Record extracts →

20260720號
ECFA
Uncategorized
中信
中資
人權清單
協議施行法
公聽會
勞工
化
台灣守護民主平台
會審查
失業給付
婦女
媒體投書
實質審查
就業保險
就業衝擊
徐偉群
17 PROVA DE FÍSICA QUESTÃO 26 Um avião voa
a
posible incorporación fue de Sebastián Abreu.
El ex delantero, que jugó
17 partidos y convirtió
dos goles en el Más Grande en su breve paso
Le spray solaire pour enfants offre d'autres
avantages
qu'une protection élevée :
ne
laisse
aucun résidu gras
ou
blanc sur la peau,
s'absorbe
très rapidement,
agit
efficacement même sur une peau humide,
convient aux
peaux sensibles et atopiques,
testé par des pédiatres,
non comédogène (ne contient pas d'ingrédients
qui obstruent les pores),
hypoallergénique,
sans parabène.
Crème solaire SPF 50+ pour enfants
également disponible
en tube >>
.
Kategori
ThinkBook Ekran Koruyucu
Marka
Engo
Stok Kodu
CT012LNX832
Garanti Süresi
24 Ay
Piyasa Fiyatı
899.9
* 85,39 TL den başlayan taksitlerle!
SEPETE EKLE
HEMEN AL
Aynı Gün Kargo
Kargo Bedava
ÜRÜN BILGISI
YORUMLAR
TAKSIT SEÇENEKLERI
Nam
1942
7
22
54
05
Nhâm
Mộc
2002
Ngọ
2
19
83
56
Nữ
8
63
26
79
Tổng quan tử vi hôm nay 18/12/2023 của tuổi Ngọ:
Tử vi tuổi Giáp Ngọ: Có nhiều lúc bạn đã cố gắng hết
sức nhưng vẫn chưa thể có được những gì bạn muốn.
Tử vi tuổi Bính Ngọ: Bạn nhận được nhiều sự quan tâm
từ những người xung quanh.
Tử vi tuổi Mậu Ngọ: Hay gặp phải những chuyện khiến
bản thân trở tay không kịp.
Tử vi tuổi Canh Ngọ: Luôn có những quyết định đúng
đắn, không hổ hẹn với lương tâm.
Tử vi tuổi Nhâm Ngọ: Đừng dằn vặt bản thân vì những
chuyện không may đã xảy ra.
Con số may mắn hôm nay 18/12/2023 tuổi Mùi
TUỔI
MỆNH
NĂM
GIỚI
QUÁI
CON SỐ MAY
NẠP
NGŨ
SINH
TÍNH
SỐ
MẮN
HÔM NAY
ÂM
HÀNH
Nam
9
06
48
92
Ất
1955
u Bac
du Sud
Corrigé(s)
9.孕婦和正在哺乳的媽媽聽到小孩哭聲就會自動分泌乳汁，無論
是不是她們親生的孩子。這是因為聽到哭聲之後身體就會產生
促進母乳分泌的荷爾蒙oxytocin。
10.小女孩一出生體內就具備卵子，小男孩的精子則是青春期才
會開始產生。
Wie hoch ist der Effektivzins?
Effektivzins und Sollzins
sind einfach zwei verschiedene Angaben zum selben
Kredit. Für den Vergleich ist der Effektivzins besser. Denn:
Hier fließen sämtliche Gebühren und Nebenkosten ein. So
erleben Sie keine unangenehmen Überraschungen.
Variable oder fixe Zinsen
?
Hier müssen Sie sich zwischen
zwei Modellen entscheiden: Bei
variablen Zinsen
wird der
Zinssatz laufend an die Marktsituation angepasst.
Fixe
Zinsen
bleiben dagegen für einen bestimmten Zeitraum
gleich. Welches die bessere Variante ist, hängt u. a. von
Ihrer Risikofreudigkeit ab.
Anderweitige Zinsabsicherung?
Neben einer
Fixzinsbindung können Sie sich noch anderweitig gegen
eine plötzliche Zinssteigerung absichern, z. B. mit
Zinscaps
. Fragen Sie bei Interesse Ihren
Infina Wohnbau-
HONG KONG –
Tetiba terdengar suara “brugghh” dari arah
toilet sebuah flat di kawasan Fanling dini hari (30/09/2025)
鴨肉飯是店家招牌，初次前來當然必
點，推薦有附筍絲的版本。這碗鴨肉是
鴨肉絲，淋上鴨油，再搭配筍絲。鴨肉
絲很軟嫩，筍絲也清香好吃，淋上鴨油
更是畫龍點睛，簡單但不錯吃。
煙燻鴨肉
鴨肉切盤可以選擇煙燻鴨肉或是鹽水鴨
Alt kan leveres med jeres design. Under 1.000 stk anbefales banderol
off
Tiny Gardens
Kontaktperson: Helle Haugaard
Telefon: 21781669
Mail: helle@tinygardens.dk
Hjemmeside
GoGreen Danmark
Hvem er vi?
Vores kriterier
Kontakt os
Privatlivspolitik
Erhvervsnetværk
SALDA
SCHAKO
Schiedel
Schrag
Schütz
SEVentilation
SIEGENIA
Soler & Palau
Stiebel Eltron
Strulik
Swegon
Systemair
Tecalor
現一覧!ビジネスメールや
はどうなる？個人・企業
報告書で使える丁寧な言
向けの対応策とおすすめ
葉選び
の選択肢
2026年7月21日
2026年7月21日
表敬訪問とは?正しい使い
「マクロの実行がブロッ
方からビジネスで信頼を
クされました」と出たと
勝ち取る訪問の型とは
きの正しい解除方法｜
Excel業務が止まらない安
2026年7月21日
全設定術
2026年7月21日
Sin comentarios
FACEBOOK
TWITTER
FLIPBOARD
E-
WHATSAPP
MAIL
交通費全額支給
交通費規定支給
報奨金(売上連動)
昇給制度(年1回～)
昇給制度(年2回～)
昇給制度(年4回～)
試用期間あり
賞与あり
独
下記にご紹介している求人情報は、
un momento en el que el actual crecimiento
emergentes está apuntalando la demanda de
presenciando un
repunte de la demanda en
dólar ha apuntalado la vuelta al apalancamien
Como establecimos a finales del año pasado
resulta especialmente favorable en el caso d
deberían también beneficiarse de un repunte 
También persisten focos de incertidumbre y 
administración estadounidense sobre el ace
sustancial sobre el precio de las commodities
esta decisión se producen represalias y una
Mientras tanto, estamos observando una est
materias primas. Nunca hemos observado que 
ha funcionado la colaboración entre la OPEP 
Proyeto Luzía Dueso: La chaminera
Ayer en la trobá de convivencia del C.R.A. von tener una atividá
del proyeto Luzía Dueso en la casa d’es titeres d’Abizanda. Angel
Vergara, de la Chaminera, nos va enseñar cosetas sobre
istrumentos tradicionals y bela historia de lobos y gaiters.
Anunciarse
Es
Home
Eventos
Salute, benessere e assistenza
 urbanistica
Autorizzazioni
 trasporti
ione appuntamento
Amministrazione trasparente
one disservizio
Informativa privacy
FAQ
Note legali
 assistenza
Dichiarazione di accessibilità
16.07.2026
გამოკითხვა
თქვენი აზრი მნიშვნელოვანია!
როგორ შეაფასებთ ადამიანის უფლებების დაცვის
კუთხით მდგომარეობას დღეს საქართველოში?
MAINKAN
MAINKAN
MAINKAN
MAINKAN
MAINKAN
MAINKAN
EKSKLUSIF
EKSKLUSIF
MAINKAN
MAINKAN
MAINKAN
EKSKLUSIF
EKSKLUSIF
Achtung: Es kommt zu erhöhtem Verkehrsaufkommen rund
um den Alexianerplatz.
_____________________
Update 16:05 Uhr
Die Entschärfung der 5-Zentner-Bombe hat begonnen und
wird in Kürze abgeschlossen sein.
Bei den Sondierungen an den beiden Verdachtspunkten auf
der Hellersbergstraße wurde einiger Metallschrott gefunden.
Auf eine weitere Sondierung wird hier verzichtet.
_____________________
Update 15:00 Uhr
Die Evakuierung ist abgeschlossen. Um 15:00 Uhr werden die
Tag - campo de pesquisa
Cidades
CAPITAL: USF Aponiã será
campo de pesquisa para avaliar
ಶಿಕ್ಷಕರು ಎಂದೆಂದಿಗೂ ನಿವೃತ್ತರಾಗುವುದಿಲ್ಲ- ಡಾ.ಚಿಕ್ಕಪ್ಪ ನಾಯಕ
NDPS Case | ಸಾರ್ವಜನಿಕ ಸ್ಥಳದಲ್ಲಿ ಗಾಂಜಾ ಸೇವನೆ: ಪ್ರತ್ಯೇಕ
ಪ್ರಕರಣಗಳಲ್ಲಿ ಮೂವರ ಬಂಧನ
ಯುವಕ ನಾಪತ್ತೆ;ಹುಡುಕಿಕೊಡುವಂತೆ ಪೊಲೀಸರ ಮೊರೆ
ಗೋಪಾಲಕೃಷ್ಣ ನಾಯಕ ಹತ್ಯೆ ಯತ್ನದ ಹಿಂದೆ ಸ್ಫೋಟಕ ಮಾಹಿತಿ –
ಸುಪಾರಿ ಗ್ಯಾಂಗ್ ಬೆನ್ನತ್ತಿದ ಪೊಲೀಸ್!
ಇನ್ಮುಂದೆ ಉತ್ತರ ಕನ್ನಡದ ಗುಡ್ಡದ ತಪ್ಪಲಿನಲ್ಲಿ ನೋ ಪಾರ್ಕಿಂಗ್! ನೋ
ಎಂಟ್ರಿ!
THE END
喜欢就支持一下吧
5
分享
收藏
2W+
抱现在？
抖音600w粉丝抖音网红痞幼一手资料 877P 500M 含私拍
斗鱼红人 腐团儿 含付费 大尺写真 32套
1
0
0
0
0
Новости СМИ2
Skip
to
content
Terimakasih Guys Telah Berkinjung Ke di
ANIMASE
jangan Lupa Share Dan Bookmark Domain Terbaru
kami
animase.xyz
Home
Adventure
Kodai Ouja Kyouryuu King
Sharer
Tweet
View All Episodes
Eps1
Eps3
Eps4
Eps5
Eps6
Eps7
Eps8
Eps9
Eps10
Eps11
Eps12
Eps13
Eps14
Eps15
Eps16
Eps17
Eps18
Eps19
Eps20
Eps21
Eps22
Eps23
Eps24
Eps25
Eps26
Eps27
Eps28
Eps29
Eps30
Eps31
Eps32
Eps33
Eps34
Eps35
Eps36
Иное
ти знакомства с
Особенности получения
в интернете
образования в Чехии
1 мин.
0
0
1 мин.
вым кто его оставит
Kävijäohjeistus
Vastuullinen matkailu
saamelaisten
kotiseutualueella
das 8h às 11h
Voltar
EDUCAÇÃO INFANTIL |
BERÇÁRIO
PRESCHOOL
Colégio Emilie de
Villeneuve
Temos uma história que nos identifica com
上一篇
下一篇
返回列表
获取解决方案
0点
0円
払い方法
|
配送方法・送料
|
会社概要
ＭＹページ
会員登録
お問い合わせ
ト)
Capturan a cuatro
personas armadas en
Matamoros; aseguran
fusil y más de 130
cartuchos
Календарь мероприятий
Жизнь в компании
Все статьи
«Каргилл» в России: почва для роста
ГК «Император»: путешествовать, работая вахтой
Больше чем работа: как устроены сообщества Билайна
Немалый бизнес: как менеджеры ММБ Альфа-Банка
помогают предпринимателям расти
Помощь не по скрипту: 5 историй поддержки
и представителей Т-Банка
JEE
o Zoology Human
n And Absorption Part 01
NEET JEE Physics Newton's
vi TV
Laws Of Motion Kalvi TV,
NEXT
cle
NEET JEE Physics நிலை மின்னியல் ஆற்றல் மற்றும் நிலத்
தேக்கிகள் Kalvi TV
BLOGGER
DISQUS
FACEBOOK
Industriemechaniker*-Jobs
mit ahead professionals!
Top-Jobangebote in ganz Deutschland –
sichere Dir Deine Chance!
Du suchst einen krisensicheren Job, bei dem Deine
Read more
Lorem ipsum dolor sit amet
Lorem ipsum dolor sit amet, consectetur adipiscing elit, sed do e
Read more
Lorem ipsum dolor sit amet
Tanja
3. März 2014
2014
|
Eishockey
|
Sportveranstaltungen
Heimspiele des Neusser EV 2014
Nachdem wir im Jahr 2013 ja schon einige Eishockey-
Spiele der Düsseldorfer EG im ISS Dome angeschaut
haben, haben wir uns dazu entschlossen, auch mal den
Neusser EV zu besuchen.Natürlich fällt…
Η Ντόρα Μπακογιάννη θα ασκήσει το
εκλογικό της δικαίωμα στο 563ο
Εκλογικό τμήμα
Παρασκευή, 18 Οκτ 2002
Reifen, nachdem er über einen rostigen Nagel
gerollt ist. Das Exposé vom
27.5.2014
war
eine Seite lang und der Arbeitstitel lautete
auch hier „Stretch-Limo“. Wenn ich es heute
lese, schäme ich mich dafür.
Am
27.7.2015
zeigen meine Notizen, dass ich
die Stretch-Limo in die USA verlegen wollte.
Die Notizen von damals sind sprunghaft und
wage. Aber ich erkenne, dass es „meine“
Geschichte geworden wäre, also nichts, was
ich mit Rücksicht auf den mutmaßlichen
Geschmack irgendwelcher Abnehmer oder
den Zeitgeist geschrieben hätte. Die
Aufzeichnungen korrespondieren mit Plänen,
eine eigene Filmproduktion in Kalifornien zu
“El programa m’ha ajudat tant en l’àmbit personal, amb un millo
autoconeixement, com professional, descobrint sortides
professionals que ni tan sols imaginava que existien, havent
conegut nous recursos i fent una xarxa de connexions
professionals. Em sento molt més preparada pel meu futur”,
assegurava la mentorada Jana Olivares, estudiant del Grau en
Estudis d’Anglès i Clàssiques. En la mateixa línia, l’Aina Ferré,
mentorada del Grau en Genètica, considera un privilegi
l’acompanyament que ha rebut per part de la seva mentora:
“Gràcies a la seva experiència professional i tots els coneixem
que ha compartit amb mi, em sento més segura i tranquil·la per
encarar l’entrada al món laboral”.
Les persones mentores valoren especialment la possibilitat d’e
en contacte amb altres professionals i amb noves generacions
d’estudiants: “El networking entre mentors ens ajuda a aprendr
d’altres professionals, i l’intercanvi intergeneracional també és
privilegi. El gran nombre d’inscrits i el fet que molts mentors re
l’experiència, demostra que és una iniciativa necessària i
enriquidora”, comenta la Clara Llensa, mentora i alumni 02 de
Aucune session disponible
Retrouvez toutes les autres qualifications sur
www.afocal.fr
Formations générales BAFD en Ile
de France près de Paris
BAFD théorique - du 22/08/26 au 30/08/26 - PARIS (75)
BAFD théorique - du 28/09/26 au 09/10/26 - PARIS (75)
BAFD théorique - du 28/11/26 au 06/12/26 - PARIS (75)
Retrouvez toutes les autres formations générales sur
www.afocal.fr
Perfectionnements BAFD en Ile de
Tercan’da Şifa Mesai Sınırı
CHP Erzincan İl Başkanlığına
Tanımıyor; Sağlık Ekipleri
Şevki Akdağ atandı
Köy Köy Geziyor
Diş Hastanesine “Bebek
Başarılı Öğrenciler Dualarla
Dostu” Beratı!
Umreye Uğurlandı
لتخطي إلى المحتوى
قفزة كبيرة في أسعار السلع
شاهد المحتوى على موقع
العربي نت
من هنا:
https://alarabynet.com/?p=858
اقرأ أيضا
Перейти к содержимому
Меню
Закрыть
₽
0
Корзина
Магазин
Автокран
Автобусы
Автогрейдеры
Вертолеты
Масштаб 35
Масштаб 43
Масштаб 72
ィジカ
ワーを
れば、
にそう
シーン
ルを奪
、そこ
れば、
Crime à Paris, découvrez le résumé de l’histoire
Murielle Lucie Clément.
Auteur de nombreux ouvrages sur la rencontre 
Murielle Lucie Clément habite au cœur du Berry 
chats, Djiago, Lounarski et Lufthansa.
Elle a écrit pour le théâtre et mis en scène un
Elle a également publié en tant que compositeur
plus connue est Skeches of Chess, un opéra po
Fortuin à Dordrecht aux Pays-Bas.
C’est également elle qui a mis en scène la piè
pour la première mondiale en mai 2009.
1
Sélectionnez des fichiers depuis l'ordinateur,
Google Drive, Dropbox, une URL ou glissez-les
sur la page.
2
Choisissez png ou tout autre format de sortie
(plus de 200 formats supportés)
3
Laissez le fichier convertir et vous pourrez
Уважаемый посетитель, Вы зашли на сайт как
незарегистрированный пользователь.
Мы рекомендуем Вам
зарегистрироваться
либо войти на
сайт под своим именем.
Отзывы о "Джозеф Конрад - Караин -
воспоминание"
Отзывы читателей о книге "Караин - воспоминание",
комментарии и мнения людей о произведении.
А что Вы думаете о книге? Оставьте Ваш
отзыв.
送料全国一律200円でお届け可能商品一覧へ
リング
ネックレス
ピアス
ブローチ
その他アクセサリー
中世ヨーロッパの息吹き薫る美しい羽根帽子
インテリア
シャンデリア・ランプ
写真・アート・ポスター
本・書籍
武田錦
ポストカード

About this exercise →
Identify each line in the entries with the word "Отзывы" and copy it.

Reply →
Отзывы о "Джозеф Конрад - Караин -
Отзывы читателей о книге "Караин - воспоминание",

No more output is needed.